Large language models (LLMs) are increasingly utilized in clinical reasoning and risk assessment. However, their interpretive reliability in critical and indeterminate domains such as psychiatry remains unclear. Prior work has identified algorithmic biases and prompt sensitivity in these systems, raising concerns about how contextual information may influence model outputs, but there remains no systematic way to assess these, especially in the psychiatric domain. We propose an approach for reliability auditing downstream LLM tasks by structuring evaluation around the impact of prompt design and the inclusion of medically insignificant inputs on predicted hospitalization risk scores, which is often the first downstream AI clinical-decision-making task.

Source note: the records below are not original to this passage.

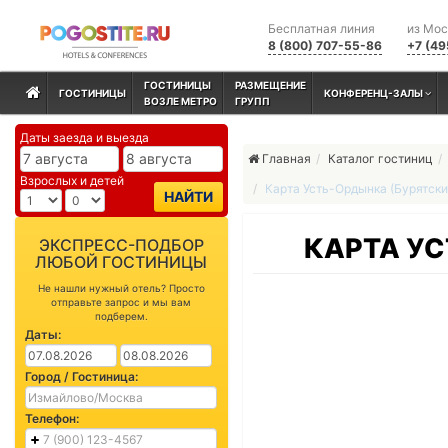
Бесплатная линия
из Мо
8 (800) 707-55-86
+7 (49
ГОСТИНИЦЫ
РАЗМЕЩЕНИЕ
ГОСТИНИЦЫ
КОНФЕРЕНЦ-ЗАЛЫ
ВОЗЛЕ МЕТРО
ГРУПП
Даты заезда и выезда
Главная
Каталог гостиниц
Взрослых и детей
Карта Усть-Ордынка (Бурятски
НАЙТИ
КАРТА УС
ЭКСПРЕСС-ПОДБОР
ЛЮБОЙ ГОСТИНИЦЫ
Не нашли нужный отель? Просто
отправьте запрос и мы вам
подберем.
Даты:
Город / Гостиница:
Телефон: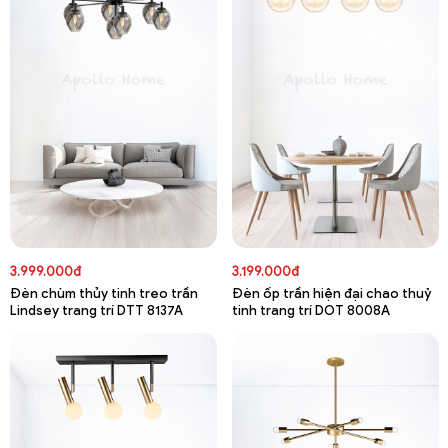
3.999.000đ
3.199.000đ
Đèn chùm thủy tinh treo trần
Đèn ốp trần hiện đại chao thuỷ
Lindsey trang trí DTT 8137A
tinh trang trí DOT 8008A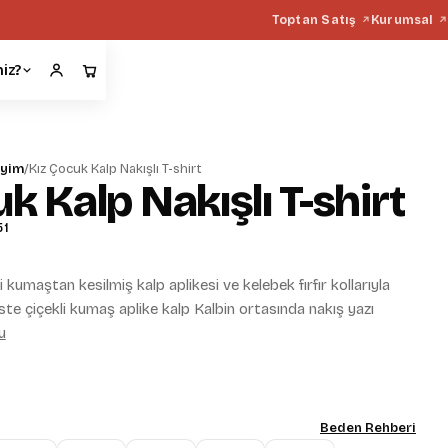
Toptan Satış
Kurumsal
miz?
iyim
/
Kız Çocuk Kalp Nakışlı T-shirt
k Kalp Nakışlı T-shirt
51
i kumaştan kesilmiş kalp aplikesi ve kelebek fırfır kollarıyla
üste çiçekli kumaş aplike kalp Kalbin ortasında nakış yazı
u
Beden Rehberi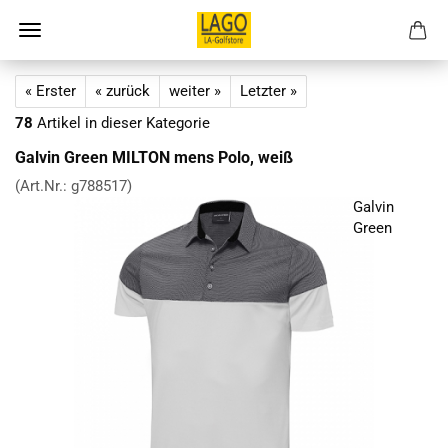
« Erster
« zurück
weiter »
Letzter »
78
Artikel in dieser Kategorie
Galvin Green MILTON mens Polo, weiß
(Art.Nr.:
g788517
)
Galvin
Green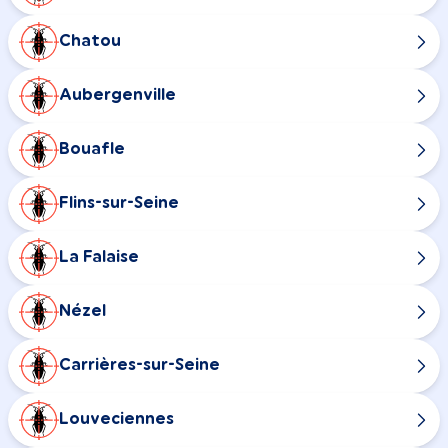
Chatou
Aubergenville
Bouafle
Flins-sur-Seine
La Falaise
Nézel
Carrières-sur-Seine
Louveciennes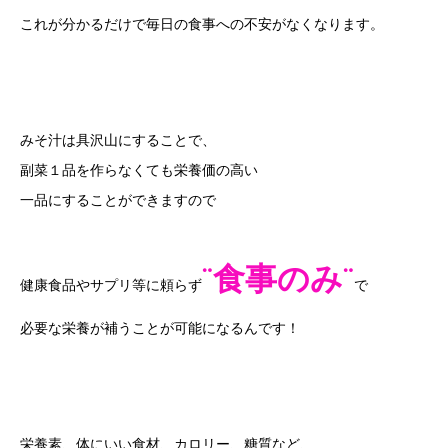
これが分かるだけで毎日の食事への不安がなくなります。
みそ汁は具沢山にすることで、
副菜１品を作らなくても栄養価の高い
一品にすることができますので
¨食事のみ¨
健康食品やサプリ等に頼らず
で
必要な栄養が補うことが可能になるんです！
栄養素、体にいい食材、カロリー、糖質など、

In our audit, a cohort of synthetic patient profiles (n = 50) is generated, each consisting of 15 clinically relevant features and up to 50 clinically insignificant features, across four prompt reframings (neutral, logical, human impact, clinical judgment). We audit four LLMs (Gemini 2.5 Flash, LLaMa 3.3 70b, Claude Sonnet 4.6, GPT-4o mini), and our results show that including medically insignificant variables resulted in a statistically significant increase in the absolute mean predicted hospitalization risk and output variability across all models and prompts, indicating reduced predictive stability as contextual noise increased. Clinically insignificant features had an effect on instability across many model-prompt conditions, and prompt variations independently affected the trajectory of instability in a model-dependent manner. These findings quantify how LLM-based psychiatric risk assessments are sensitive to non-clinical information, highlighting the need for systematic evaluations of attributional stability and uncertainty behavior like this before clinical deployments.